Alternatives Go Mainstream
Over the past year, alternative energy has been one of the largest capital markets stories, with numerous IPOs and massive injections of cash from private equity. New Energy Finance, a specialist provider of financial information, estimates that renewable energy and low-carbon technology industries will have set a new record of more than $100 billion worth of financing transactions during 2006.
In Europe, investors’ attention has been drawn to a number of hit IPOs from the solar and wind sectors, with the E339.9 million IPO of Electricité de France’s renewable energy unit Energies Nouvelles at the end of November drawing a 30 times institutional oversubscription. In the US, investor attention has focused on ethanol producers, with VeraSun Energy Corporation’s IPO in June a highlight of a busy year.
“Renewables are at the forefront of investor thinking,” says Sophie Horsfall, director in global equities at F&C; Asset Management, which manages more than $200 billion globally. “It is no longer an area for niche investors as it was a couple of years ago.” Moreover, energy giants such as BP, GE—one of the world’s biggest investors in wind power—and Shell have been the largest investors in alternative energy, bringing credibility to the sector that startups cannot offer.

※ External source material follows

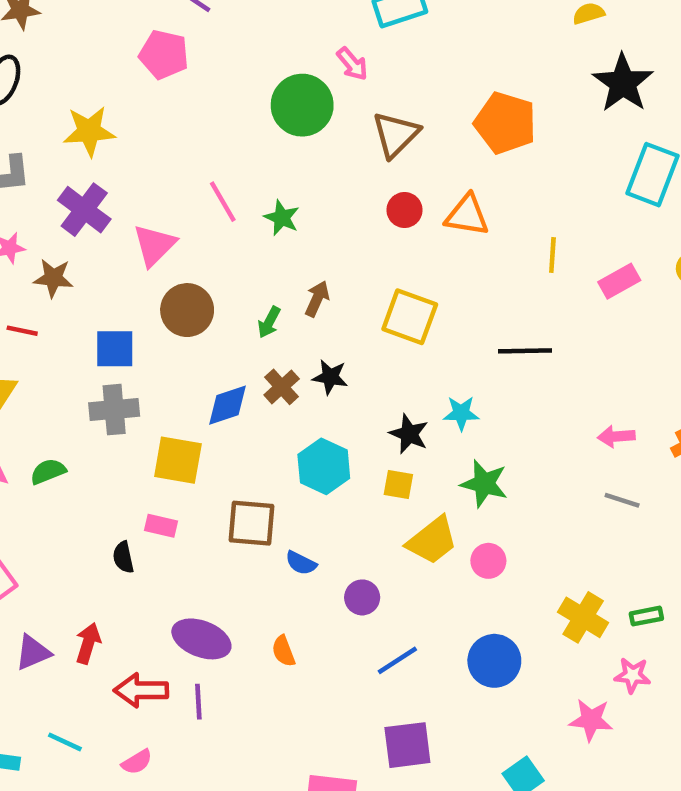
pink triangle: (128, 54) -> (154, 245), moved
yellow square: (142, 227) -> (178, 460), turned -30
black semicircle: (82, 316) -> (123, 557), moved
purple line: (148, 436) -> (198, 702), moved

Horsfall hopes that 2007 will see new legislation and taxation policies that will prompt further investment. “We have to remember that renewables technology is still at an early stage,” she says. “Most of the technology is not yet commercially viable.” PwC’s Cohen points out that renewables are competing with fuels that use an infrastructure developed over the past century. “The key challenge for renewables is to accelerate investment so that critical mass can be attained. For example, with just 2% of automobiles running on biofuels, it is not economical to roll out biofuel pumps across the US. But we need to figure out a way to make it happen,” he explains.
Of course, much of the pressure to develop renewable energy sources—and to ensure energy security—has arisen because of the high price of carbon fuels. “It is correct to say that if carbon fuels were to suffer a significant decline in price—with oil at $40 a barrel, for example—then there would be less of a clamor for renewables,” says F&C;’s Horsfall. But she adds, “A sharp decline in price is unlikely.”
Indeed, OPEC continues to flex its muscles. In mid-December it agreed an oil output cut of 500,000 barrels per day, or 2%, even as Angola, which sells most of its oil to the US, joined the organization. The consensus view among analysts is a price of $60 a barrel in 2007—close to the mid-December price of $62—compared to an average from January to November 2006 of $67 a barrel. Similarly, gas prices are expected to remain steady in 2007; only a small increase on the 2006 January-to-November average of $7 per 1,000 cubic feet is anticipated.
What is certain is that the energy industry is about to embark on a period of unprecedented change. The mixture of fuels used in the developed world—and potentially in the developing world, as China is studying alternative energy carefully—will be very different in five years’ time, and carbon emissions are likely to have been monetized by a greater number of countries than at present.
Similarly, the shape of the industry is likely to change, with continuing consolidation and specialization by geography or sector taking place. “Often energy companies have been broadly structured across a number of sectors, but now they are focusing on specific sectors,” says Cohen at PwC. “The industry requires significant investment—even before the issues of alternative sources of energy are addressed—and consolidation will help facilitate that.”